Problem set ::
[a] In the judgment excerpt, repeat word for word the stretch from "54 A passage" through "that was said.".
[b] List every remark in quotation marks that the cross-examination in the judgment excerpt attributes to Mr Miller.
[c] According to the judgment excerpt, at about what time and in what place did the conversation take place?

Text block ::

※ ※ ※

51 The point of difference, however, between her and the applicant's memory of events that night is that which forms the basis of the allegation against the applicant namely, that he suggested she go out with him and also that he discussed the size of his penis with her.
52 The applicant said he was commiserating with Ms Rowan that night and that he told her he had moved on after a failed relationship and she should do the same. He told her that she should go out not with him but generally and he said the only discussion about male genitalia that night took place in the context of the television programme Big Brother and not in relation to himself.
53 Bearing in mind the fact that the conversation took place at about 2am in the Steyne Hotel and further bearing in mind that alcohol had been consumed throughout the night, it would be unsafe to conclude in the face of the applicant's denial that he conducted himself in the manner alleged. This is particularly so given the absence of supporting or corroborative evidence and given that Ms Rowan otherwise accepted that the conversation between them that night was generally as the applicant described it.
54 A passage from Ms Rowan's cross-examination where she was taken to the applicant's version of their interaction that night serves to illustrate the point:
Q. At one of the conversations during this time you said to him you'd been drinking black ice coolers?
A. Not sure if I said it or Rebecca but yes, that was said.
Q. And you said to him, "All men are bastards", do you remember saying that?
A. Yes, I was talking about dating.
Q. And Mr Miller said to you, "Don't be like that, you'll be all right"?
A. Yes.
Q. And, "Don't worry, you'll find someone"?
A. Yes.
Q. And, "I moved on from my break up last year, you have to get on with your life"?
A. Yes.
Q. And so he was offering you some sort of friendly advice at that stage?
A. Just general comments.
Q. And he said, "You look good. You can get anyone you like"?
A. Yes.
55 As with other allegations, I do not consider the evidence in relation to this particular matter to be sufficient to permit a positive finding that the allegation has been made out.
56 Having dealt with each of the allegations in order to examine whether on the evidence, they have been established, it should not be thought that the necessity of examining the question of fairness or otherwise of the dismissal against the cumulative effect of the allegations has been overlooked (see for example, Hornsby Shire Council v Hunt (2002) 115 IR 461).

※ ※ ※

Information supplied ::
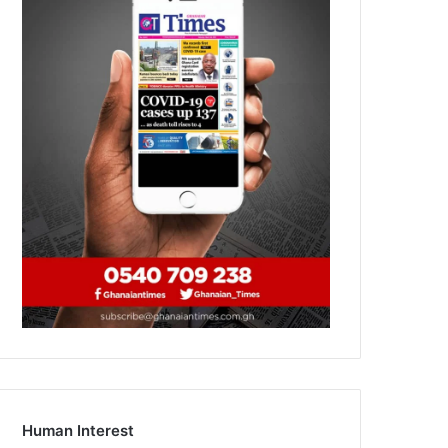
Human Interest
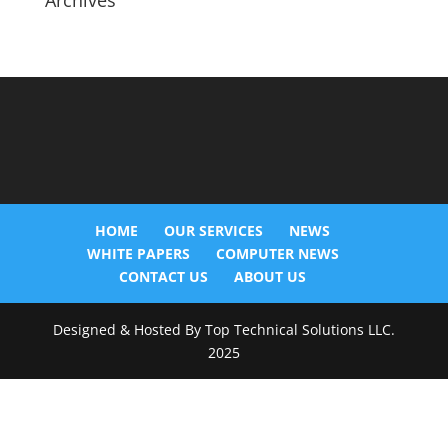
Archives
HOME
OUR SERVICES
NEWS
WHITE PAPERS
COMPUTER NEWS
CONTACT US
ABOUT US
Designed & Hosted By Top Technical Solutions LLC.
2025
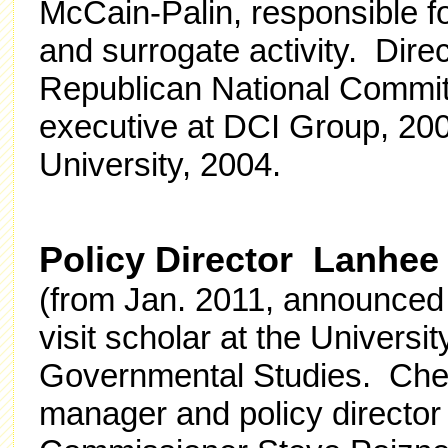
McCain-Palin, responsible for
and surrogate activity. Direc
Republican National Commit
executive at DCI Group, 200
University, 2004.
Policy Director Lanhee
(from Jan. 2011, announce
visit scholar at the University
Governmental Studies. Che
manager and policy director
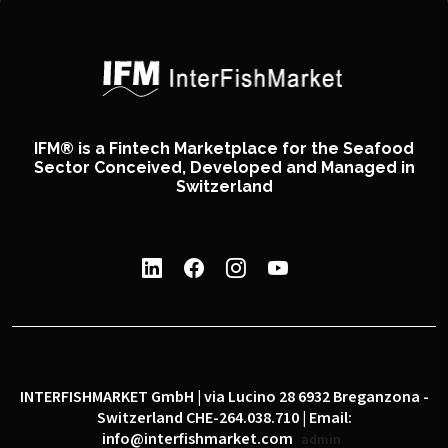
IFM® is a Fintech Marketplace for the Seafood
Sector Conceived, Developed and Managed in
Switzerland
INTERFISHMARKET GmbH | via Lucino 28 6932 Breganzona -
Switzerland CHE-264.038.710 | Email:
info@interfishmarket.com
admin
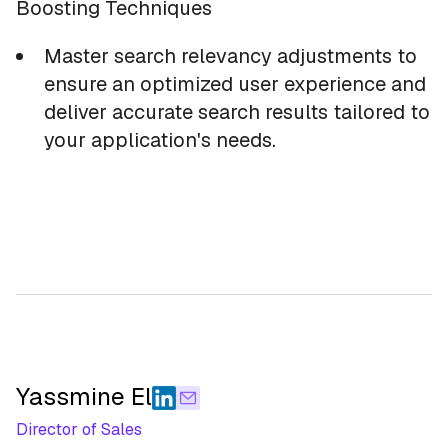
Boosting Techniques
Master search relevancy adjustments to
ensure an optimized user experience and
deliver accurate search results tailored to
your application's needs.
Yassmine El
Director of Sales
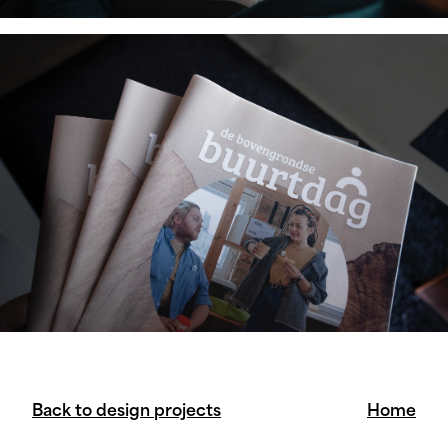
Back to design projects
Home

※ ※ ※

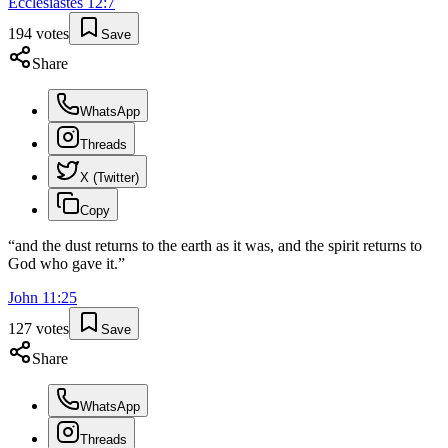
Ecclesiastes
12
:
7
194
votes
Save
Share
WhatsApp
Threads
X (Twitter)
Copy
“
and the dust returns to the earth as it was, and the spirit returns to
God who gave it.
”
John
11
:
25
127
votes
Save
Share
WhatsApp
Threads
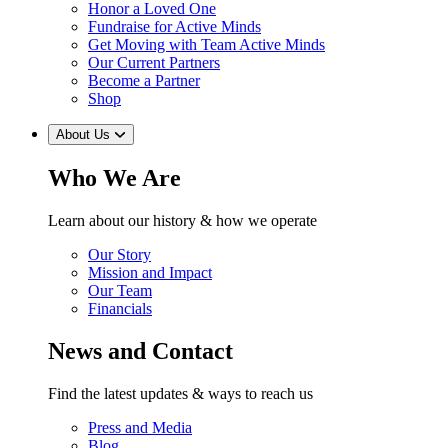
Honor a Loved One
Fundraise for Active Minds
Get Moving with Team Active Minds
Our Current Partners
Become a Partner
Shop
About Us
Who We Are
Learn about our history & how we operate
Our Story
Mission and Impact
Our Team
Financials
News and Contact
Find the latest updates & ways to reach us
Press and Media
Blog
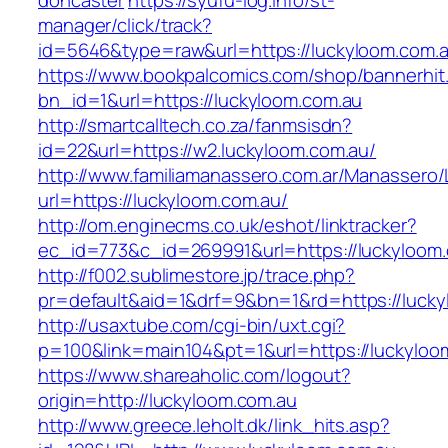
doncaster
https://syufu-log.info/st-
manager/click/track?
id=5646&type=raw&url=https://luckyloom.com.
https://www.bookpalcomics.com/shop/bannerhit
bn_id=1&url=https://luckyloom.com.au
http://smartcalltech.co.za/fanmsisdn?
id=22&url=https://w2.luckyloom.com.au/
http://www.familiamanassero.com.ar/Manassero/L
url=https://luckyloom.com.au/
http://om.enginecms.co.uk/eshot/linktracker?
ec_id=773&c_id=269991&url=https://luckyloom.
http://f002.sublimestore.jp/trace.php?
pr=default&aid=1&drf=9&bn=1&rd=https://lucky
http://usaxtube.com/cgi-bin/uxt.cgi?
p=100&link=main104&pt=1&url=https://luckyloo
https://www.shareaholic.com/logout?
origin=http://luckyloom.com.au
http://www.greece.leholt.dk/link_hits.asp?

※ ※ ※

Numbered answers ::
[a]
54 A passage from Ms Rowan's cross-examination where she was taken to the applicant's version of their interaction that night serves to illustrate the point:
Q. At one of the conversations during this time you said to him you'd been drinking black ice coolers?
A. Not sure if I said it or Rebecca but yes, that was said.

[b]
- "Don't be like that, you'll be all right"
- "Don't worry, you'll find someone"
- "I moved on from my break up last year, you have to get on with your life"
- "You look good. You can get anyone you like"

[c] At about 2am in the Steyne Hotel.